Government rejects CLG committee recommendation on Right to Buy

In a response to a CLG committee report on housing associations and the Right to Buy, the government has rejected appeals to fund the policy.


The government is sticking with its plans to make councils sell off their higher value assets to fund housing associations’ Right to Buy.

In a report out last year, the Communities and Local Government Committee made a recommendation that government should fund the ‘public policy’.

However, the government has rejected that, saying “we made a clear commitment” to fund the policy by “requiring councils to manage their housing assets more efficiently, with the most expensive properties sold off and replaced as they fall vacant.”

The government also hit out at the “£200bn of value locked up in council housing”, saying it “makes no sense for a local authority to keep hold of higher value vacant council homes when it could sell them to fund additional housing”.

The policy has so far caused some friction between local authorities and their housing association partners.

Despite saying the definition of ‘higher value’ is still being considered and will be announced in due course, there are some references to how government have been estimating it.

They say: “The reference to higher value will mean that the thresholds for determining the payments will reflect local circumstances.

“It is important that our decision on the definition of ‘higher value’ is fully informed.

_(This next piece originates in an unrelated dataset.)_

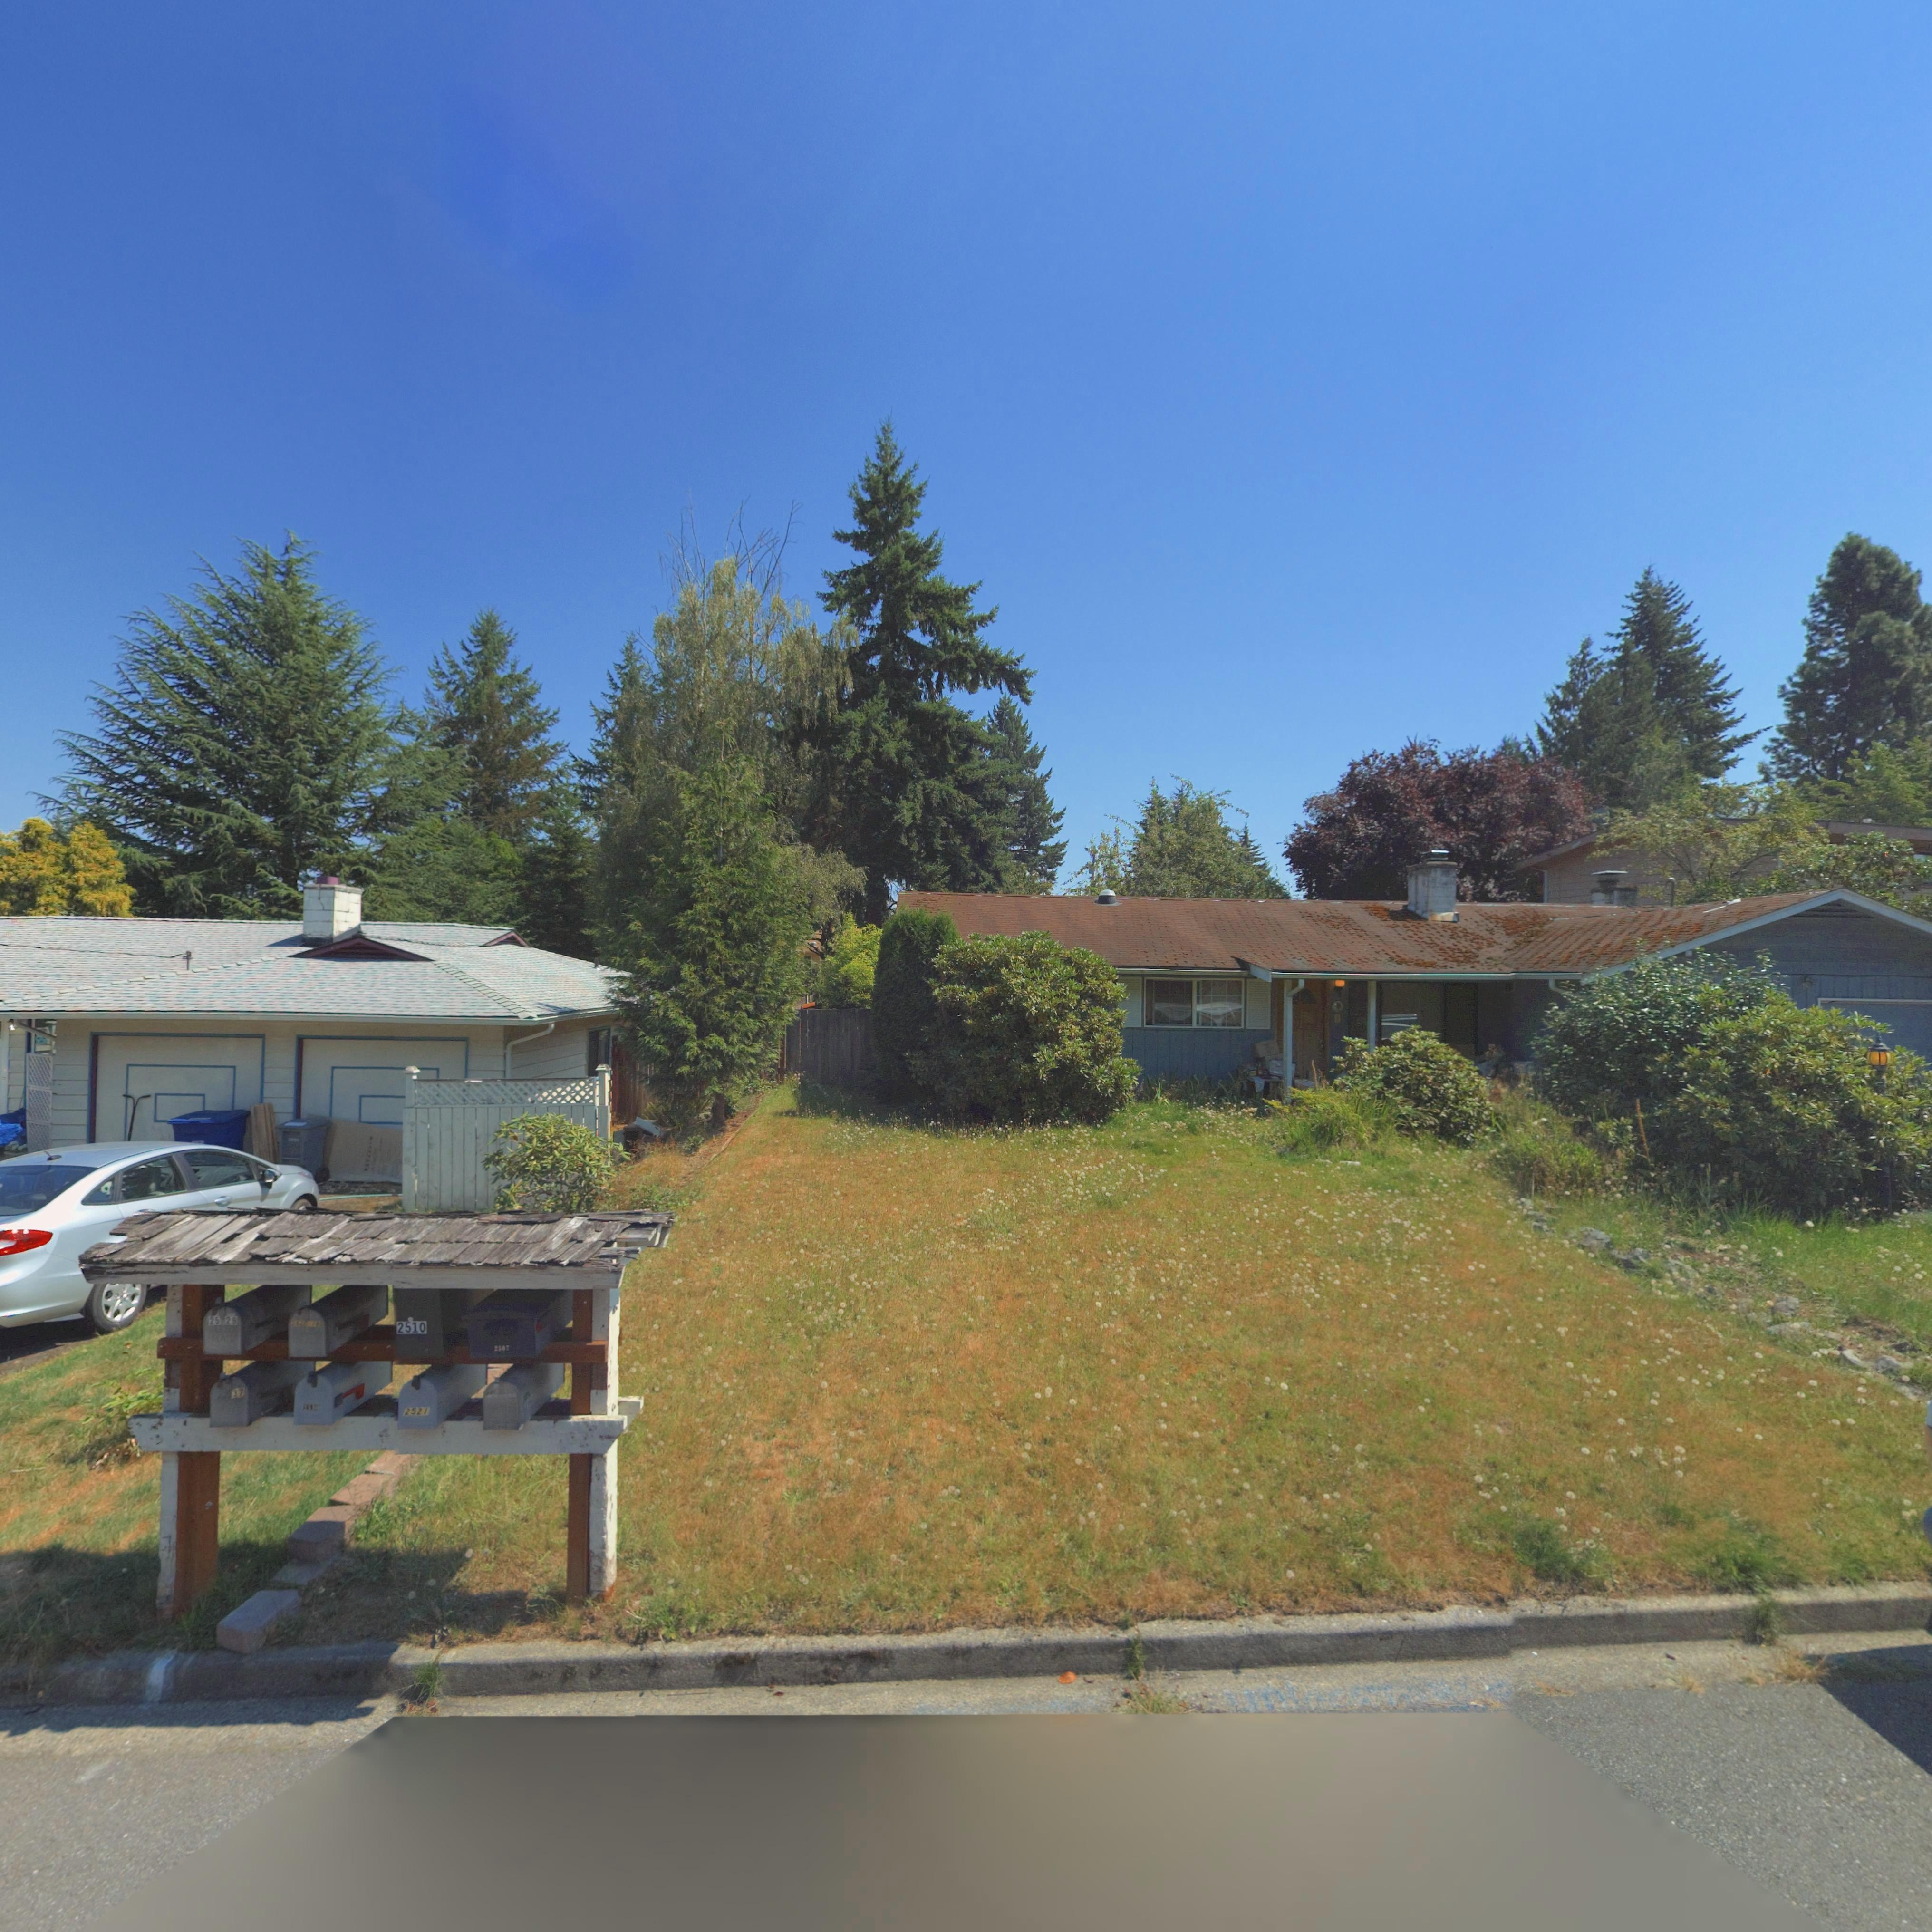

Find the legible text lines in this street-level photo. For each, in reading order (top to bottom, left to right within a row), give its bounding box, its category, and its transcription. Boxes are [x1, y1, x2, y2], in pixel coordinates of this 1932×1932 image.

[396, 1320, 426, 1335] StreetNumber: 2510
[404, 1407, 427, 1416] StreetNumber: 2521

That is why we engaged with local authorities and other stakeholders and undertook a data collection exercise, gathering detailed information from local authorities on their housing stock to inform how the threshold will be set. This has produced sixteen million items of data, which have been assessed.”

Another CLG committee recommendation is to allow councils to retain “sufficient funding from the sales”.

The government has responded that it is up to councils to make deals with the secretary of state on this. Those outside London will be able to build one for one replacements should they strike a deal, with those inside London having to replace two for one.

The government response does outline that new housing does not fall into the vacant category for this policy.

On the policy itself, the government responded to concerns from the committee about situations where housing associations do not want to sell a home.

It said there are “broad circumstances where a housing association would exercise discretion and decline a sale”, adding it will be working closely with the sector on this.

It also stated it anticipates an association providing an alternative home from its stock, or that of another housing association – working within the sector to do deals to make this happen.

On the administration fee of the policy, which may hit some housing associations with a high price before a purchase is made, government said: “The government and the National Housing Federation are working together to develop an efficient implementation process that is both easy for the tenant to navigate and minimises the burden on housing associations.”

The committee put forward the idea of using the Northern Ireland policy of charging a set nominal administration fee that will be refunded on completion of sale.

The government added: “We are examining the impact of this fee as part of our learnings from the pilots and will ensure that these are built into the design of the main scheme.”